Prometheus Metric	Source	Description
`rippled_rpc_requests`	ServerHandler.cpp:108	Total RPC request count
`rippled_ledger_fetches`	InboundLedgers.cpp:44	Ledger fetch request count
`rippled_ledger_history_mismatch`	LedgerHistory.cpp:16	Ledger hash mismatch count
`rippled_warn`	Logic.h:33	Resource manager warning count
`rippled_drop`	Logic.h:34	Resource manager drop count

Histograms (from StatsD timers)

Prometheus Metric	Source	Description
`rippled_rpc_time`	ServerHandler.cpp:110	RPC response time (ms)
`rippled_rpc_size`	ServerHandler.cpp:109	RPC response size (bytes)
`rippled_ios_latency`	Application.cpp:438	I/O service loop latency (ms)
`rippled_pathfind_fast`	PathRequests.h:23	Fast pathfinding duration (ms)
`rippled_pathfind_full`	PathRequests.h:24	Full pathfinding duration (ms)

Grafana Dashboards

Eight dashboards are pre-provisioned in docker/telemetry/grafana/dashboards/:

RPC Performance (`rippled-rpc-perf`)

Panel	Type	PromQL	Labels Used
RPC Request Rate by Command	timeseries	`sum by (xrpl_rpc_command) (rate(traces_span_metrics_calls_total{span_name=~"rpc.command.*"}[5m]))`	`xrpl_rpc_command`
RPC Latency p95 by Command	timeseries	`histogram_quantile(0.95, sum by (le, xrpl_rpc_command) (rate(traces_span_metrics_duration_milliseconds_bucket{span_name=~"rpc.command.*"}[5m])))`	`xrpl_rpc_command`
RPC Error Rate	bargauge	Error spans / total spans × 100, grouped by `xrpl_rpc_command`	`xrpl_rpc_command`, `status_code`
RPC Latency Heatmap	heatmap	`sum(increase(traces_span_metrics_duration_milliseconds_bucket{span_name=~"rpc.command.*"}[5m])) by (le)`	`le` (bucket boundaries)
Overall RPC Throughput	timeseries	`rpc.request` + `rpc.process` rate	—
RPC Success vs Error	timeseries	by `status_code` (UNSET vs ERROR)	`status_code`
Top Commands by Volume	bargauge	`topk(10, ...)` by `xrpl_rpc_command`	`xrpl_rpc_command`
WebSocket Message Rate	stat	`rpc.ws_message` rate	—

Transaction Overview (`rippled-transactions`)

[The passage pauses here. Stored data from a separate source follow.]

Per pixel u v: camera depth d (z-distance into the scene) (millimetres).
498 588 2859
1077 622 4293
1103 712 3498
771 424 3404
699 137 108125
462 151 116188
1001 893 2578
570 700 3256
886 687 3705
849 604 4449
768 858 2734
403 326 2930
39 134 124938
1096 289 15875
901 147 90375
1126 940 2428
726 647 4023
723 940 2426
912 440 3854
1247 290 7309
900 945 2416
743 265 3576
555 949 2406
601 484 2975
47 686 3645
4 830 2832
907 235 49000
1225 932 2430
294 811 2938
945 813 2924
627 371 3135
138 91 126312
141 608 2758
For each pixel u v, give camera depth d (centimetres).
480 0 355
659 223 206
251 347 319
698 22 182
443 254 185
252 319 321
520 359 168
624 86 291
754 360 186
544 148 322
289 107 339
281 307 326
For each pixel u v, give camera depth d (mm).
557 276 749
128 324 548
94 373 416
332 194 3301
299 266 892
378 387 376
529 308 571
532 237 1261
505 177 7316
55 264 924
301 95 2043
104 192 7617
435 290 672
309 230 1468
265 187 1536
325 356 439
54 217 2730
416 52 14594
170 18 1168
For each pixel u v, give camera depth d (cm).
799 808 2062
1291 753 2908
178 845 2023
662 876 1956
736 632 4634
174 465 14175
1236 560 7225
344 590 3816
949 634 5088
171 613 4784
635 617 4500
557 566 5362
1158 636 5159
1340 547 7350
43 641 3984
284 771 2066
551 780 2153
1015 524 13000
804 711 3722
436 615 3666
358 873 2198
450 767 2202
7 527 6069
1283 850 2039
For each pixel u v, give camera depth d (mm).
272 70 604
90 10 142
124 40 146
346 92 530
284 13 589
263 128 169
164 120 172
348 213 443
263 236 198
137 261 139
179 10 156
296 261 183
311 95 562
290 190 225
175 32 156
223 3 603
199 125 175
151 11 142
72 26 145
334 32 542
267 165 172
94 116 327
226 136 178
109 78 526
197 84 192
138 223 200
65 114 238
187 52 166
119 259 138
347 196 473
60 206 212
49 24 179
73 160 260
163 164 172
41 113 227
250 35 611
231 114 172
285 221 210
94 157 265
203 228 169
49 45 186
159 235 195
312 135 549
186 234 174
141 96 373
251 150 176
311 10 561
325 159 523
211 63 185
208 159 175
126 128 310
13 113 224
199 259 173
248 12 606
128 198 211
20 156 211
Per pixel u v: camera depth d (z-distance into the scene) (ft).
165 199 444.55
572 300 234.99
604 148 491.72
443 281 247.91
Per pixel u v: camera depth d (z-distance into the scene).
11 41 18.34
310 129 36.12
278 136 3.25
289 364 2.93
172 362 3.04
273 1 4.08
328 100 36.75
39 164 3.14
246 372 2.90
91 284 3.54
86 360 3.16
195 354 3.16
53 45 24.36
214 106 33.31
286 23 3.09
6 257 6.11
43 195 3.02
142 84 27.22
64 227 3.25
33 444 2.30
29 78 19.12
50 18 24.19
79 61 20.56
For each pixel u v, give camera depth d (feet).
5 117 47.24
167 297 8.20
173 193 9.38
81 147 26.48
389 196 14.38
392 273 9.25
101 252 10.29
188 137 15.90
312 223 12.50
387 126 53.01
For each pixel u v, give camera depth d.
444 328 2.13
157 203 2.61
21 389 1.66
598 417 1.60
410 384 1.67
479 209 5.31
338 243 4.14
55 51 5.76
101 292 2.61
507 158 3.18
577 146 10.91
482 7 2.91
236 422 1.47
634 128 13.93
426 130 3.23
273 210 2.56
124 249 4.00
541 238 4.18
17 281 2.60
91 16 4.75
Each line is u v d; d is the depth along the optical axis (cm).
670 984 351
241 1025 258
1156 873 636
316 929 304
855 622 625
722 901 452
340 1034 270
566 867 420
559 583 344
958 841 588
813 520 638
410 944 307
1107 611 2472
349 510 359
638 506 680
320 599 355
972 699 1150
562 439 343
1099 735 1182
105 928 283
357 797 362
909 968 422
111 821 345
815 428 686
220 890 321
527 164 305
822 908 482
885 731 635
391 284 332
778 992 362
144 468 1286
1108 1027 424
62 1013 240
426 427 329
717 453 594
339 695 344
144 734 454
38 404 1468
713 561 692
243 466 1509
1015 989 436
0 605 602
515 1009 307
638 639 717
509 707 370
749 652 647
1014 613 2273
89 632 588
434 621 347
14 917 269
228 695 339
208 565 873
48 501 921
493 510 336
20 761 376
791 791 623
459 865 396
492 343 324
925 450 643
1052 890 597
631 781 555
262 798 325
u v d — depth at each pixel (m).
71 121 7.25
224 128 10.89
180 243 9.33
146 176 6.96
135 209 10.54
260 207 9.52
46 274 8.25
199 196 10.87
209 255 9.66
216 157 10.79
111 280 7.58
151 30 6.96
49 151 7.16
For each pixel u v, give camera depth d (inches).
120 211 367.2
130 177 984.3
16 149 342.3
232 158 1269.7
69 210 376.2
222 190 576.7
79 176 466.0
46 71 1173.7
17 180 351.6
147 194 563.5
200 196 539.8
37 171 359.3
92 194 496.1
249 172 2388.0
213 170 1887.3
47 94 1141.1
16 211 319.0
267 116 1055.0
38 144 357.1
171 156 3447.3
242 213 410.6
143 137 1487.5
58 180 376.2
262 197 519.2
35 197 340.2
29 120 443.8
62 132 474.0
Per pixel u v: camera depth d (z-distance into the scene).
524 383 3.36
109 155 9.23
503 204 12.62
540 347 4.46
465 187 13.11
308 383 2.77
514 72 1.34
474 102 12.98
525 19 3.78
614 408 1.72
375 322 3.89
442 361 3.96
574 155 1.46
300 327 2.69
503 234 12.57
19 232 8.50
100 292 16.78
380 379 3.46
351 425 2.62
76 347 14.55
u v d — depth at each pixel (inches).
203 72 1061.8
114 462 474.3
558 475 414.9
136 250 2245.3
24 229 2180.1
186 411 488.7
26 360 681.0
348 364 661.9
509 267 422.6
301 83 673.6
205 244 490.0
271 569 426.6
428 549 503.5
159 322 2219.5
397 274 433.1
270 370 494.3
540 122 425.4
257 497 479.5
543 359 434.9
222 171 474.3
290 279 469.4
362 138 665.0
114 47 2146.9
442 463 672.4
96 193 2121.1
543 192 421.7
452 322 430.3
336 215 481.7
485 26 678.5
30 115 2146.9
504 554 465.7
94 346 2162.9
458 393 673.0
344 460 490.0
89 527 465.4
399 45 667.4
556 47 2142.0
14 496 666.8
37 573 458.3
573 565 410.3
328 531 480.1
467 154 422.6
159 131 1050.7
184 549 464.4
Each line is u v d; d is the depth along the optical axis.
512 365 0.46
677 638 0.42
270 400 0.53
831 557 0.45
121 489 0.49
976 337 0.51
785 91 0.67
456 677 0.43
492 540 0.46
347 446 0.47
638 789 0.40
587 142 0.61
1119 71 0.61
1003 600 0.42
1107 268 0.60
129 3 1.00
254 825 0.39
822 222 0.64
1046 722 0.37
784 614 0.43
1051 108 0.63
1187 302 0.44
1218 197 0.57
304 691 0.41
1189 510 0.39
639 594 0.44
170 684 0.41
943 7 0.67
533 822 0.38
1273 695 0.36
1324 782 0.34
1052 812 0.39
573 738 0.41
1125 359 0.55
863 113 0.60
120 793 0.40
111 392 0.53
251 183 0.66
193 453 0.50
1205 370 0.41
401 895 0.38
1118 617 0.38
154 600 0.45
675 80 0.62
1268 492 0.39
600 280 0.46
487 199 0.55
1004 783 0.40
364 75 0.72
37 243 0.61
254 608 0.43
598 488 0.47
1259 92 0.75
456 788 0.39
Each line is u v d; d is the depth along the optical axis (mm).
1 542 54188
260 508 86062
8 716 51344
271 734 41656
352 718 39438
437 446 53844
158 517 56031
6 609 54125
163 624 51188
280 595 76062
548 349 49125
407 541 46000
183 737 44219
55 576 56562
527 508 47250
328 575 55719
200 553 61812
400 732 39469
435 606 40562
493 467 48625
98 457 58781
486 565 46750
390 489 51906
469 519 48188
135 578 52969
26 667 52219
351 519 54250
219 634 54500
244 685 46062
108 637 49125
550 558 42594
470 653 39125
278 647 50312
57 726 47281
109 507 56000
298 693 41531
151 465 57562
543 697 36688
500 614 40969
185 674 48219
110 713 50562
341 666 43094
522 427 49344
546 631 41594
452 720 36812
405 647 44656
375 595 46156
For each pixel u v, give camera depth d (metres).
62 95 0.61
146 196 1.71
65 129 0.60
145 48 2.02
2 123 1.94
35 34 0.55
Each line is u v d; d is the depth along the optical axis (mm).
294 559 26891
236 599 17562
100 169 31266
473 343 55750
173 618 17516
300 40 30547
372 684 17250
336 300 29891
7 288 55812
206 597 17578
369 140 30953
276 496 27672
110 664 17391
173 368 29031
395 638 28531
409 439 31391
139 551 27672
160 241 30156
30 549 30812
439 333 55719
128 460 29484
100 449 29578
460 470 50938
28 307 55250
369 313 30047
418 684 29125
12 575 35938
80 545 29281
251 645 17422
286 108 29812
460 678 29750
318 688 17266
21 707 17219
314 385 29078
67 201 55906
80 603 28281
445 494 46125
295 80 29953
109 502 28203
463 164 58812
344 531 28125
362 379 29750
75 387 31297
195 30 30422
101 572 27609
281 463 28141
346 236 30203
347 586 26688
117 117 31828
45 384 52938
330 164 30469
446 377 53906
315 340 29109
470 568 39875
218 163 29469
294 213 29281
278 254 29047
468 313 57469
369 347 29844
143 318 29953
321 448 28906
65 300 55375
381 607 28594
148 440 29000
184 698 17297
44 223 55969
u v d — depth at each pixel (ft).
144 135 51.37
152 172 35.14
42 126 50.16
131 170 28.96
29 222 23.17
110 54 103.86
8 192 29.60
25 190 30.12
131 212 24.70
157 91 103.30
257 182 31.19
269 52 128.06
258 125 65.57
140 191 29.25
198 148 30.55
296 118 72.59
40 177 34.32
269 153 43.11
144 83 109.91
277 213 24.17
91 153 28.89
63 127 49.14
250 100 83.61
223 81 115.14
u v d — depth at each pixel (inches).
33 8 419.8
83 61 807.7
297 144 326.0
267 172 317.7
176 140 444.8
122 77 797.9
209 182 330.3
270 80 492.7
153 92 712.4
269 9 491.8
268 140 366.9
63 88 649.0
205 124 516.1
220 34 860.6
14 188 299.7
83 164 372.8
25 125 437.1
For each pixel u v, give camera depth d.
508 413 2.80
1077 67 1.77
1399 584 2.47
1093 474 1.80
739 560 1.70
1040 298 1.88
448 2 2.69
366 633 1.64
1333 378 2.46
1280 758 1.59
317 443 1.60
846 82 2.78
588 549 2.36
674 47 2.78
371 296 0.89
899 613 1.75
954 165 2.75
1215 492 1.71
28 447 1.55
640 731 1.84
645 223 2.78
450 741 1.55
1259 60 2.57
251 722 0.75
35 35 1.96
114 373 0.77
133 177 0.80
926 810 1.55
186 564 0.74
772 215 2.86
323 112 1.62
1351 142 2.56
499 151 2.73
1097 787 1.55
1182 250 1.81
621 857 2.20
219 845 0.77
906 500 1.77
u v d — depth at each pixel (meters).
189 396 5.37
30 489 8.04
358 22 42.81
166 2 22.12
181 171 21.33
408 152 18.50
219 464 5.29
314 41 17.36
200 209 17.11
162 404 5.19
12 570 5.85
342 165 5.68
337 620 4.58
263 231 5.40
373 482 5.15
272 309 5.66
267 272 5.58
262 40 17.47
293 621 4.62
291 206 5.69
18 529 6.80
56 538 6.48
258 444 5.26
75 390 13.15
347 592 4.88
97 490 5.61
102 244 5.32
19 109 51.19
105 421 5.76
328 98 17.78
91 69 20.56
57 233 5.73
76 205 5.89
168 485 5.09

Panel	Type	PromQL	Labels Used
Transaction Processing Rate	timeseries	`rate(traces_span_metrics_calls_total{span_name="tx.process"}[5m])` and `tx.receive`	`span_name`
Transaction Processing Latency	timeseries	`histogram_quantile(0.95 / 0.50, ... {span_name="tx.process"})`	—
Transaction Path Distribution	piechart	`sum by (xrpl_tx_local) (rate(traces_span_metrics_calls_total{span_name="tx.process"}[5m]))`	`xrpl_tx_local`
Transaction Receive vs Suppressed	timeseries	`rate(traces_span_metrics_calls_total{span_name="tx.receive"}[5m])`	—
TX Processing Duration Heatmap	heatmap	`tx.process` histogram buckets	`le`
TX Apply Duration per Ledger	timeseries	p95/p50 of `tx.apply`	—
Peer TX Receive Rate	timeseries	`tx.receive` rate	—
TX Apply Failed Rate	stat	`tx.apply` with `STATUS_CODE_ERROR`	`status_code`

Consensus Health (`rippled-consensus`)

Panel	Type	PromQL	Labels Used
Consensus Round Duration	timeseries	`histogram_quantile(0.95 / 0.50, ... {span_name="consensus.accept"})`	—
Consensus Proposals Sent Rate	timeseries	`rate(traces_span_metrics_calls_total{span_name="consensus.proposal.send"}[5m])`	—
Ledger Close Duration	timeseries	`histogram_quantile(0.95, ... {span_name="consensus.ledger_close"})`	—
Validation Send Rate	stat	`rate(traces_span_metrics_calls_total{span_name="consensus.validation.send"}[5m])`	—
Ledger Apply Duration	timeseries	`histogram_quantile(0.95 / 0.50, ... {span_name="consensus.accept.apply"})`	—
Close Time Agreement	timeseries	`rate(traces_span_metrics_calls_total{span_name="consensus.accept.apply"}[5m])`	—
Consensus Mode Over Time	timeseries	`consensus.ledger_close` by `xrpl_consensus_mode`	`xrpl_consensus_mode`
Accept vs Close Rate	timeseries	`consensus.accept` vs `consensus.ledger_close` rate	—
Validation vs Close Rate	timeseries	`consensus.validation.send` vs `consensus.ledger_close`	—
Accept Duration Heatmap	heatmap	`consensus.accept` histogram buckets	`le`

Ledger Operations (`rippled-ledger-ops`)

Panel	Type	PromQL	Labels Used
Ledger Build Rate	stat	`ledger.build` call rate	—
Ledger Build Duration	timeseries	p95/p50 of `ledger.build`	—
Ledger Validation Rate	stat	`ledger.validate` call rate	—
Build Duration Heatmap	heatmap	`ledger.build` histogram buckets	`le`
TX Apply Duration	timeseries	p95/p50 of `tx.apply`	—
TX Apply Rate	timeseries	`tx.apply` call rate	—
Ledger Store Rate	stat	`ledger.store` call rate	—
Build vs Close Duration	timeseries	p95 `ledger.build` vs `consensus.ledger_close`	—

Peer Network (`rippled-peer-net`)

Requires trace_peer=1 in the [telemetry] config section.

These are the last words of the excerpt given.